Cette installation encourage le processus végétal implacable de reconquête de la nature sur la ville, voire accélère son processus. Les graines voyagent et dans les caniveaux, on peut faire l’inventaire de ces graines en dormance, prêtes à fleurir si on les laissait s’installer.

Le public devient le vecteur de dispersion pour herboriser la ville. Son action entamera une dynamique végétale dans le quartier. L’état de départ est un parterre de 400 bâtons de dymanites. Il pourra emporter un bâton de terre durcie contenant des graines dans sa poche et l’installer dans un endroit favorable à dynamiter. (Sous réserve de participer selon les règles du jeu : inscrire sur le plan contenu où sera placer le bâton de dynamite et éventuellement s’engager à faire un suivi photographique de la végétation installée).

Herborisons la ville...

Depuis de nombreuses années, j’ai récolté des graines de plantes sauvages ou horticoles, dans la ville ou dans la campagne, pour les jeter dans des parterres de fleurs, en espérant que les jardiniers repèrent les jeunes plantules et les laissent grandir parmi celles qu’il aura planté. J’ai vite remarqué que je n’étais pas seule à jardiner clandestinement.

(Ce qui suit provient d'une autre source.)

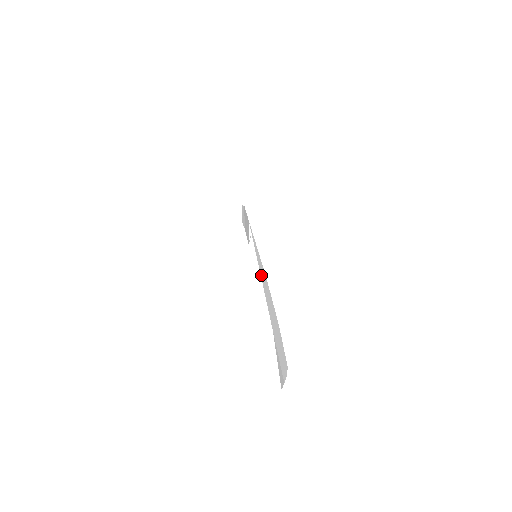
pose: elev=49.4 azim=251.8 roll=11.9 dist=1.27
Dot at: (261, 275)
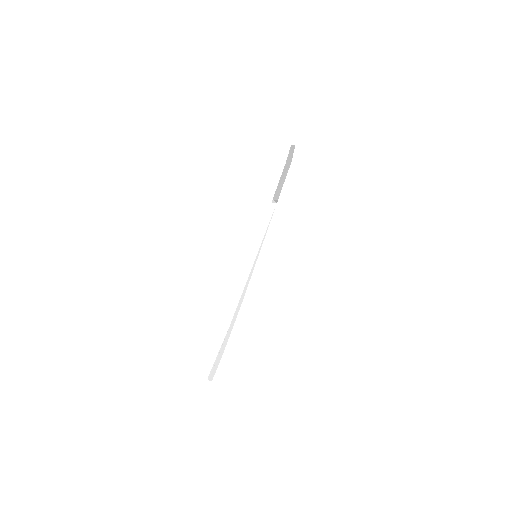
Dot at: (242, 294)
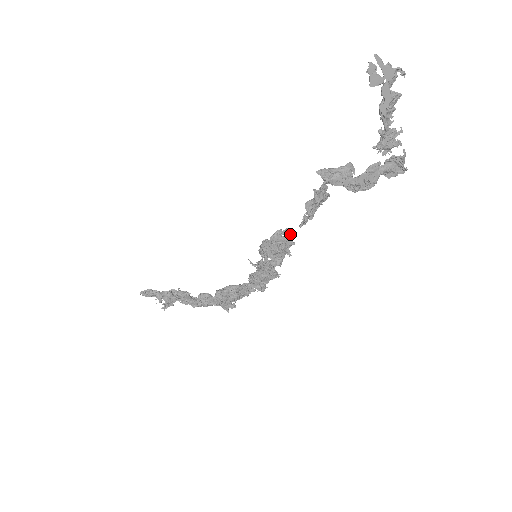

Certains le font volontairement, d’autres participent au mouvement en laissant tomber une tranche de tomate de leur sandwich. Si le contexte est favorable, il sera possible de voir un pied de tomate dans une fissure non loin de là. Tout à coup, l’observation de ce mini-jardin inattendu égaie les aller-retour quotidiens sur le bitume, et l’on redécouvre la plus banale des mauvaises herbes comme si c’était une plante rare à préserver.

Ce travail poursuit ma démarche de recherche sur l’environnement social par le paysage, impliquant les habitants/spectateurs au processus de l’œuvre. Le quartier est un repère identitaire de la ville et l’ambiance qui y règne découle du comportement de ses habitants, ici des jardiniers en herbe. Bientôt ça et là, ils reconnaîtront ce qu’ils auront essaimé, fabricant un nouveau paysage quotidien. Ce geste questionne la place de la plante en ville et celle de l’homme dans la nature urbanisée qu’il souhaiterait un peu plus sauvage."